- _Exercise input_:
────────
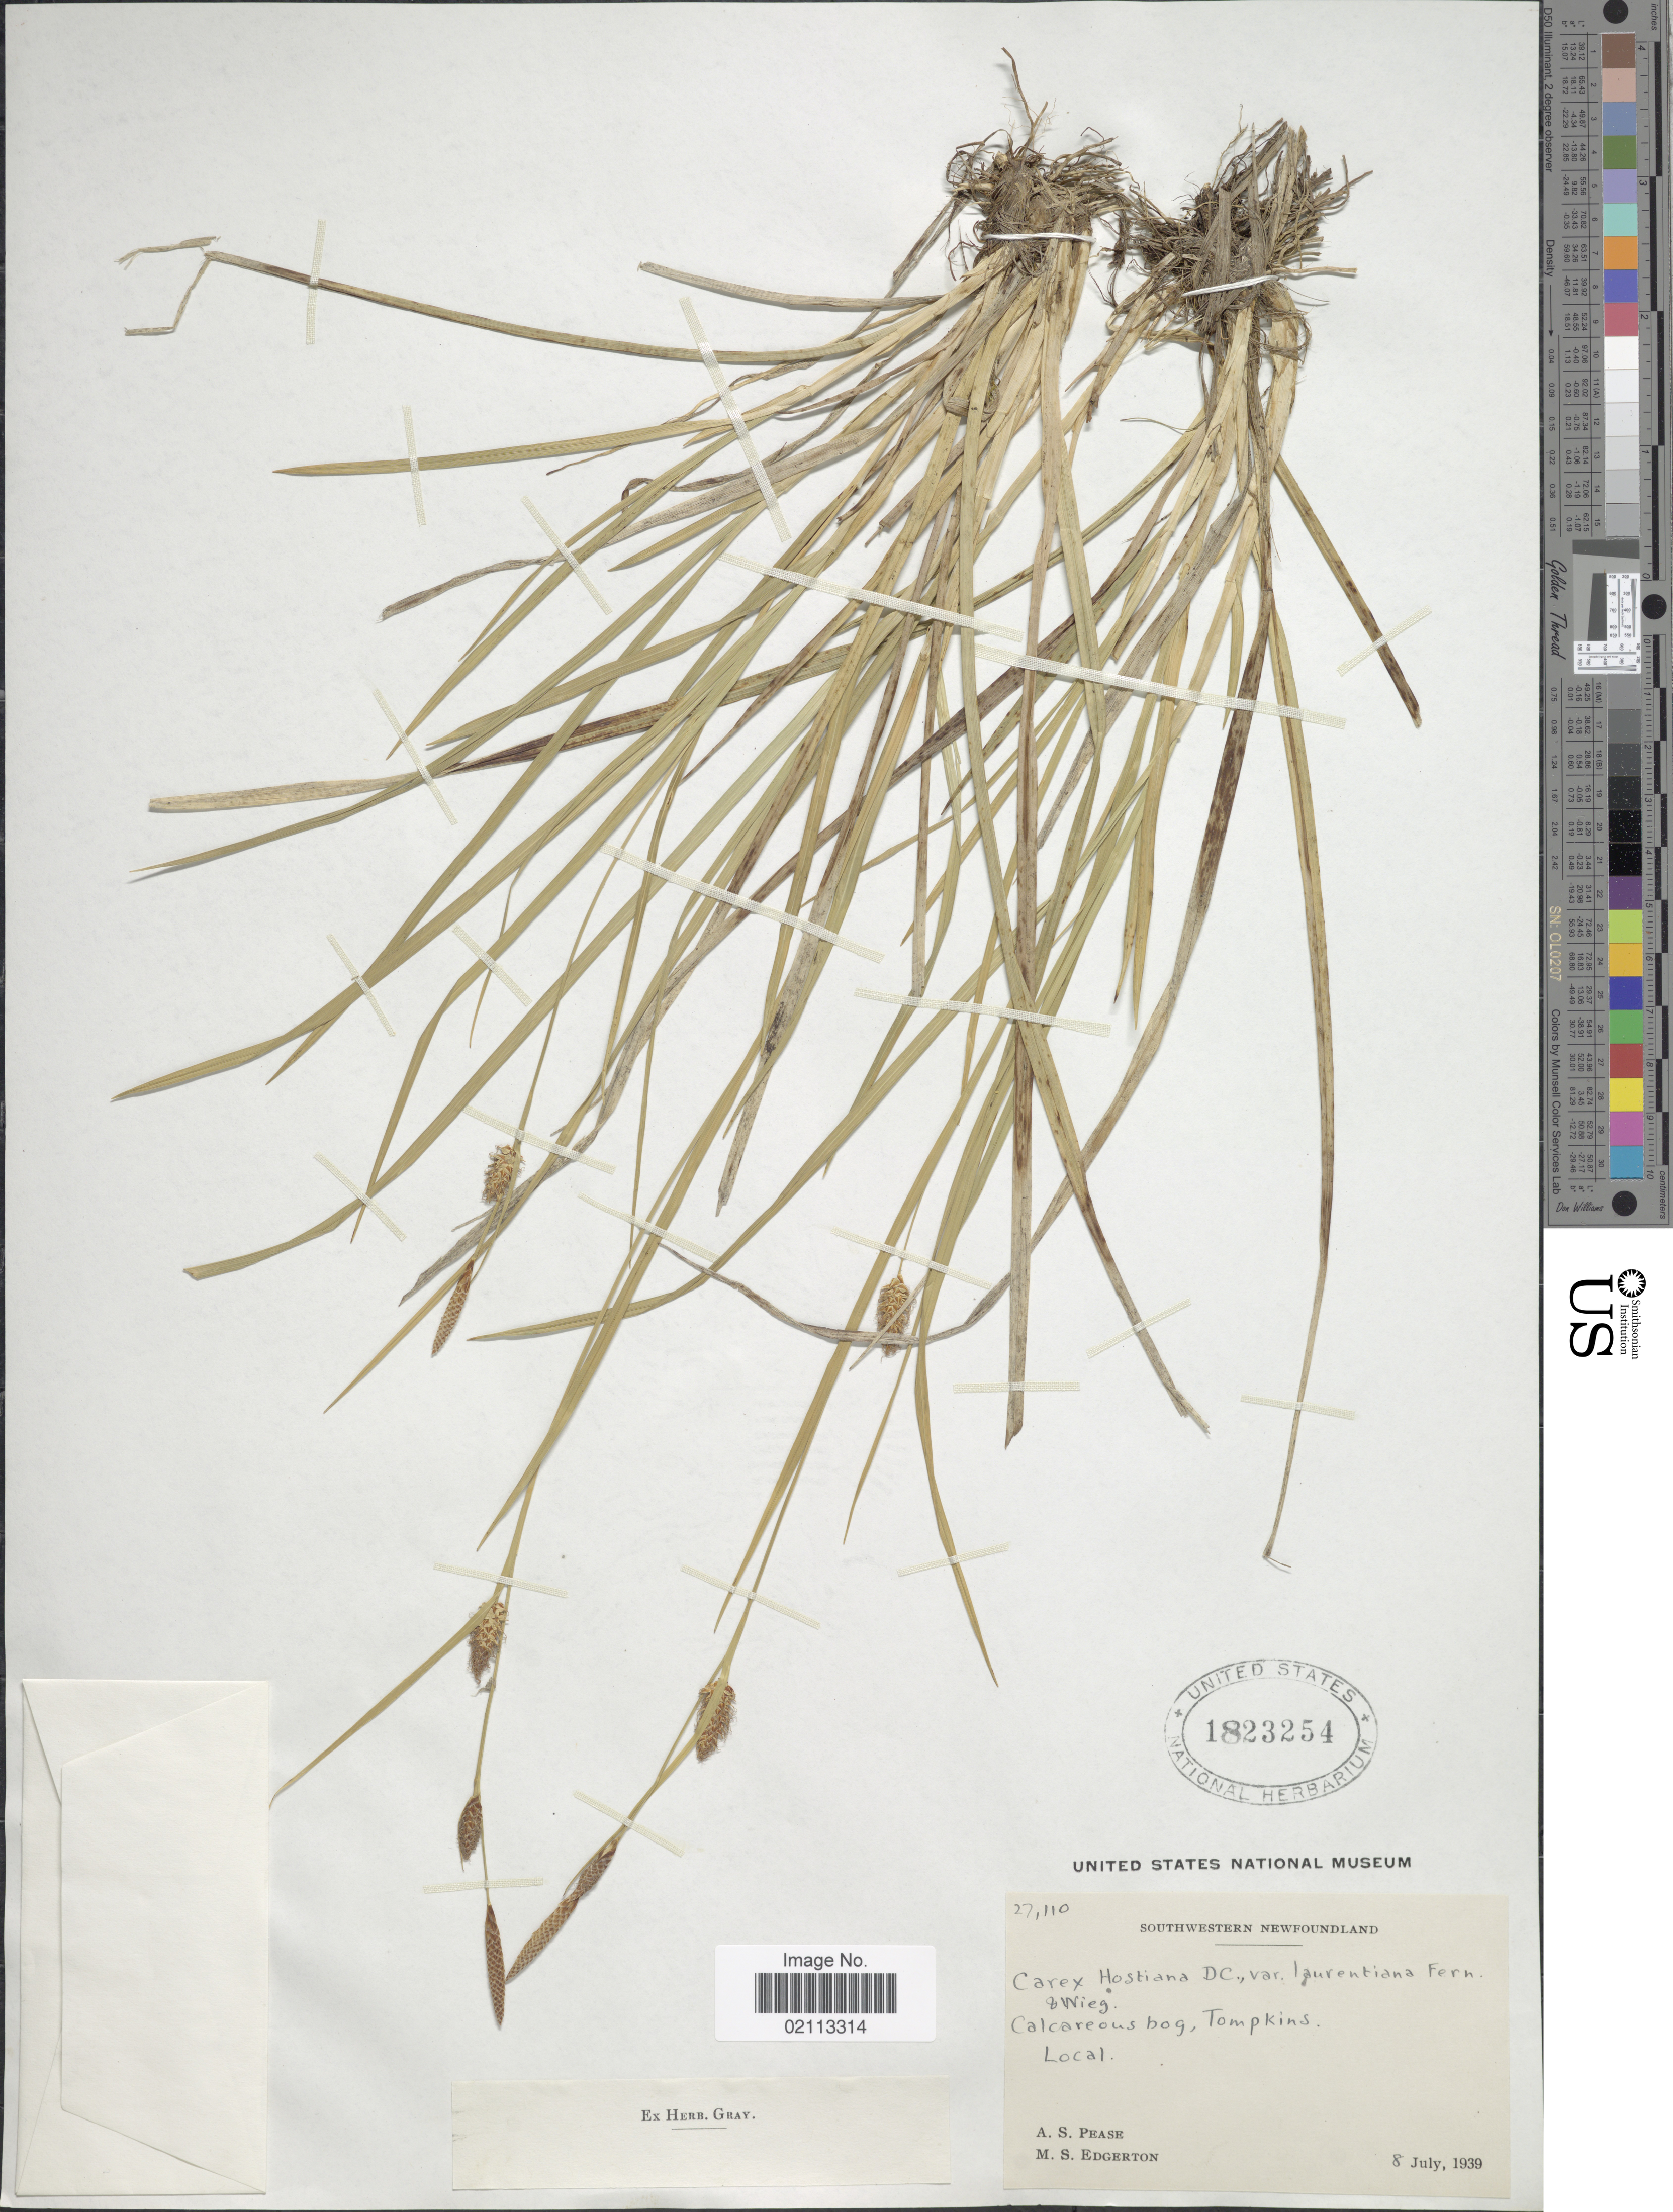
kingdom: Plantae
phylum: Tracheophyta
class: Liliopsida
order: Poales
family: Cyperaceae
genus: Carex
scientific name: Carex hostiana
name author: DC.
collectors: A. S. Pease & M. Edgerton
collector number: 27110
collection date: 1939-07-08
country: Canada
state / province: Newfoundland and Labrador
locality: Southwestern Newfoundland, Calcareous bog, Tompkins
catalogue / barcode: US 1823254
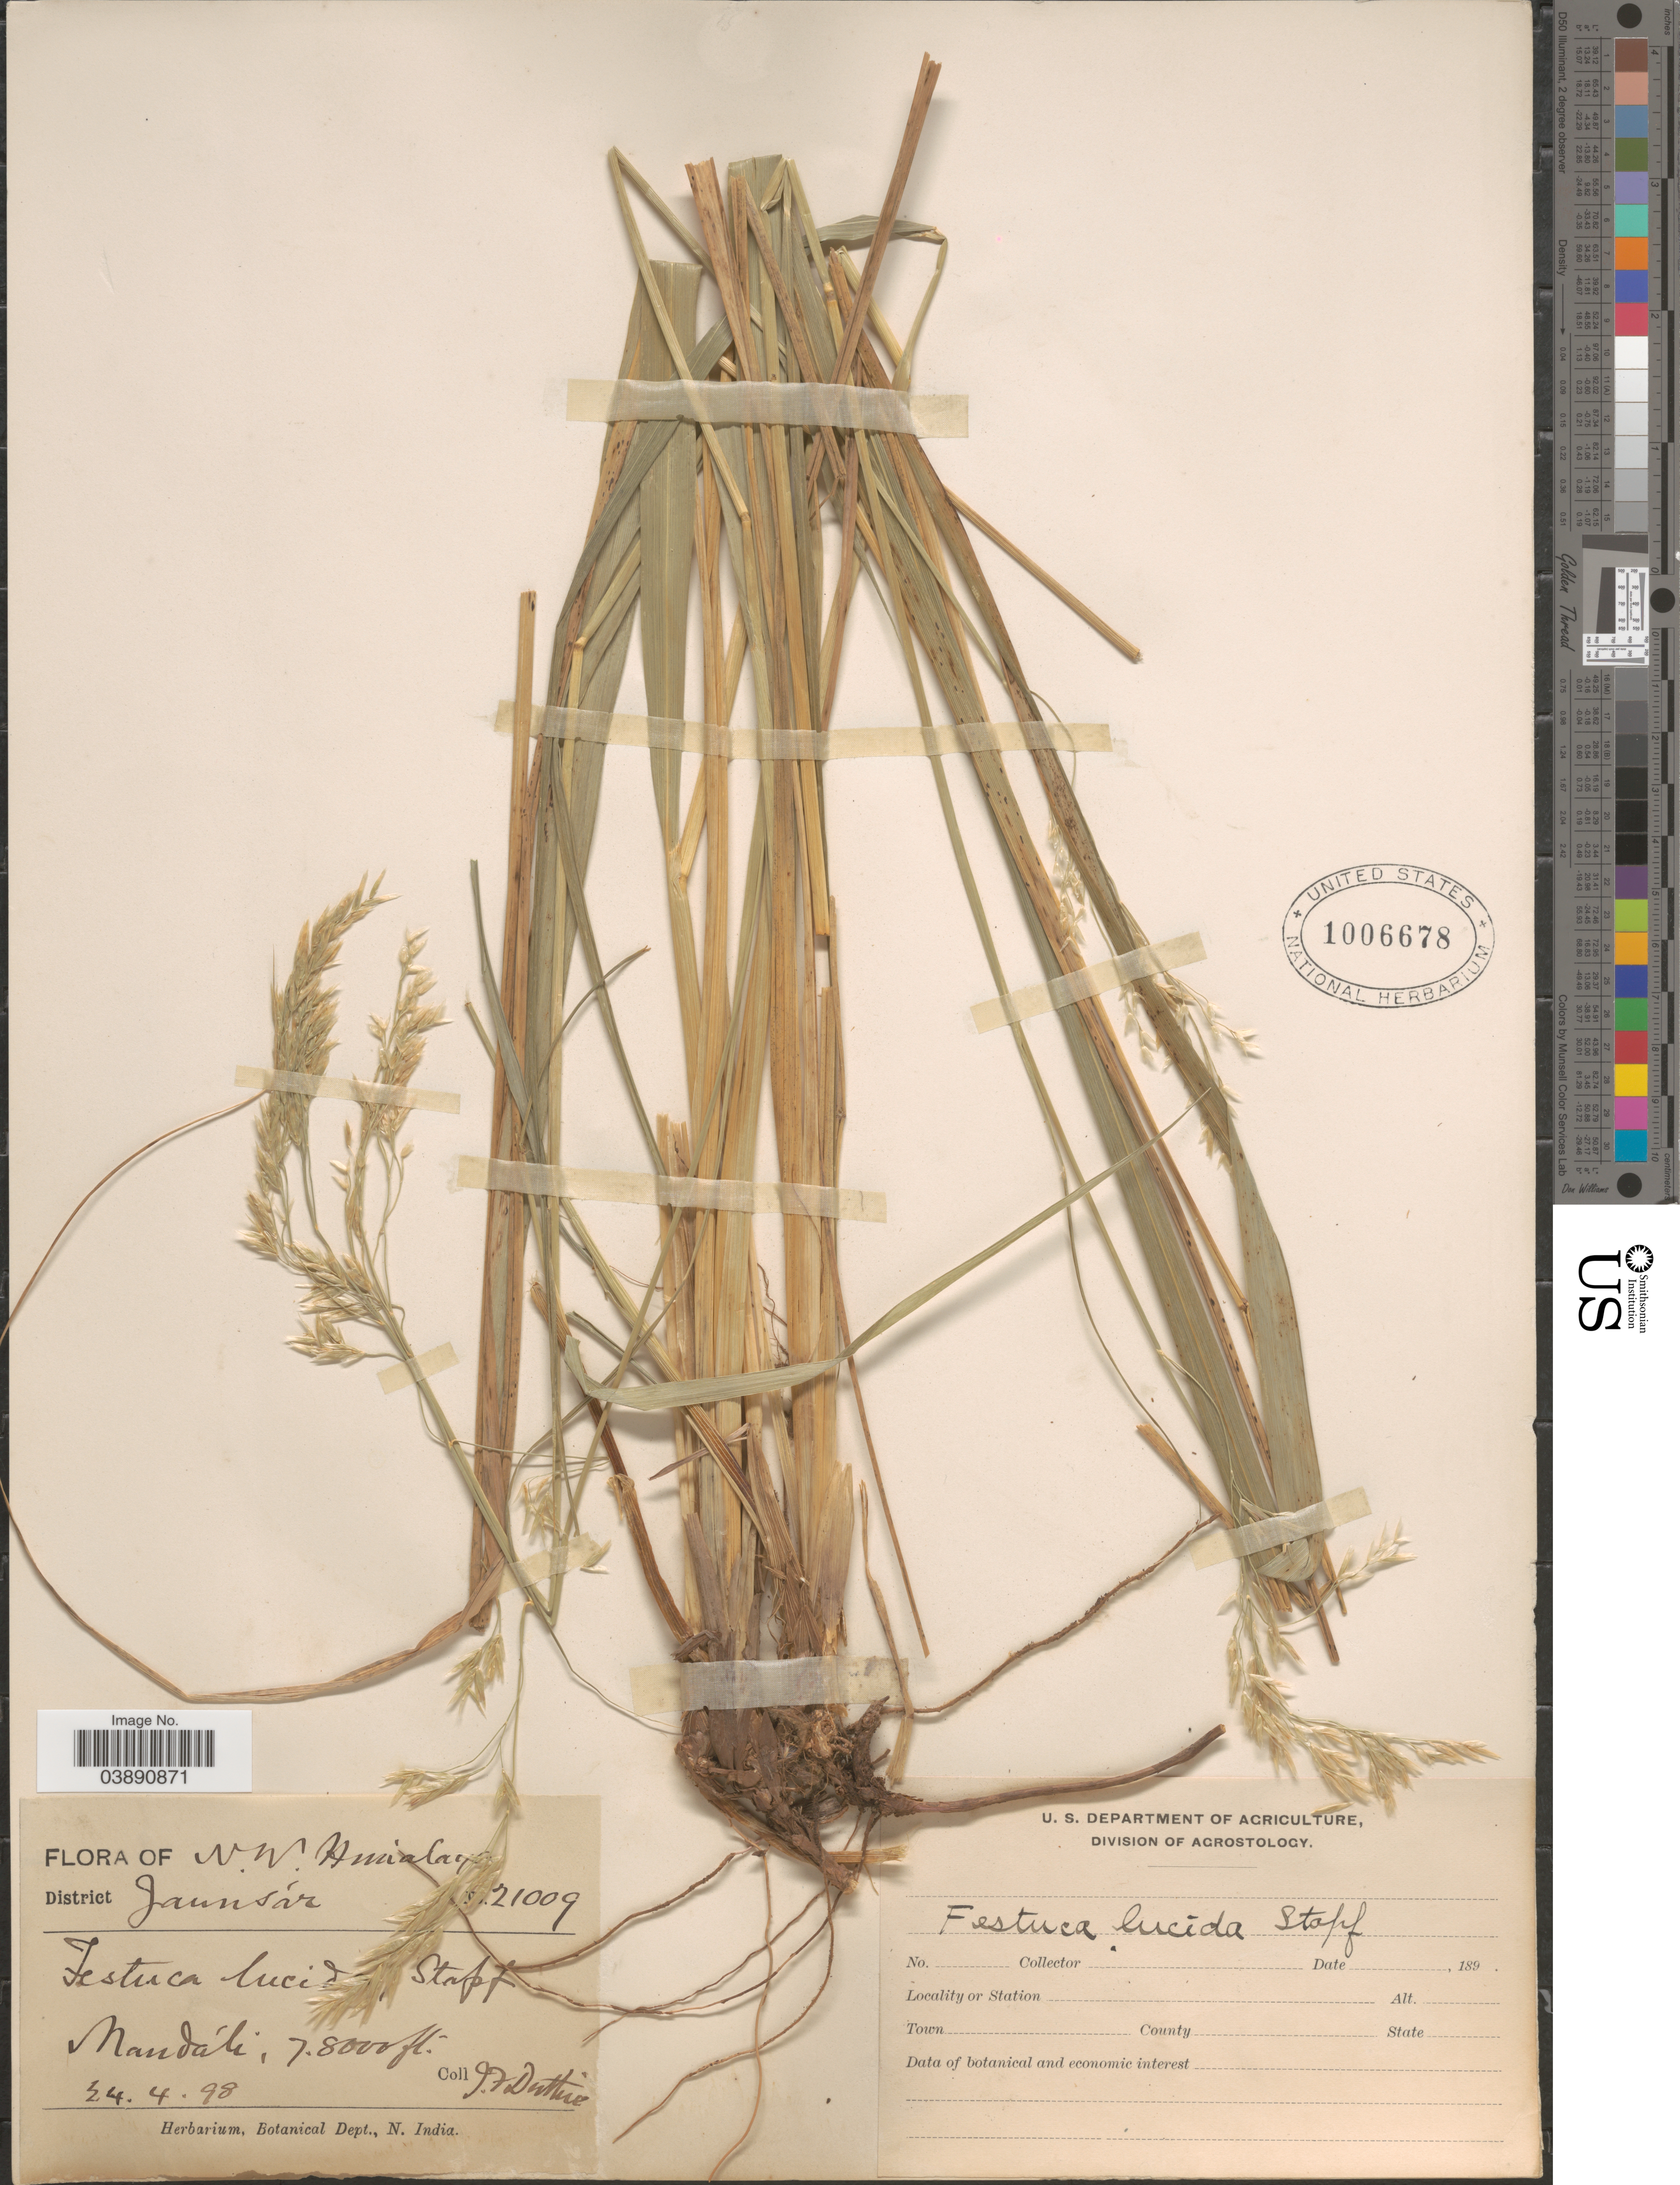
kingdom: Plantae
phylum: Tracheophyta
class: Liliopsida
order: Poales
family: Poaceae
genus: Festuca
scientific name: Festuca lucida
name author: Stapf & Hook. f.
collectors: J. F. Duthie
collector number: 21009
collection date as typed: Transcribed d/m/y: 24/4/98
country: India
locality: N. W. Himalaya. District Jaunsár. Mandáli.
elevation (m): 23774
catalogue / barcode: US 1006678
────────
- _Objective_:
Copy out every line of the records word for word, leaving out the pictures.

- _Complete response_:
kingdom: Plantae
phylum: Tracheophyta
class: Liliopsida
order: Poales
family: Cyperaceae
genus: Carex
scientific name: Carex hostiana
name author: DC.
collectors: A. S. Pease & M. Edgerton
collector number: 27110
collection date: 1939-07-08
country: Canada
state / province: Newfoundland and Labrador
locality: Southwestern Newfoundland, Calcareous bog, Tompkins
catalogue / barcode: US 1823254
kingdom: Plantae
phylum: Tracheophyta
class: Liliopsida
order: Poales
family: Poaceae
genus: Festuca
scientific name: Festuca lucida
name author: Stapf & Hook. f.
collectors: J. F. Duthie
collector number: 21009
collection date as typed: Transcribed d/m/y: 24/4/98
country: India
locality: N. W. Himalaya. District Jaunsár. Mandáli.
elevation (m): 23774
catalogue / barcode: US 1006678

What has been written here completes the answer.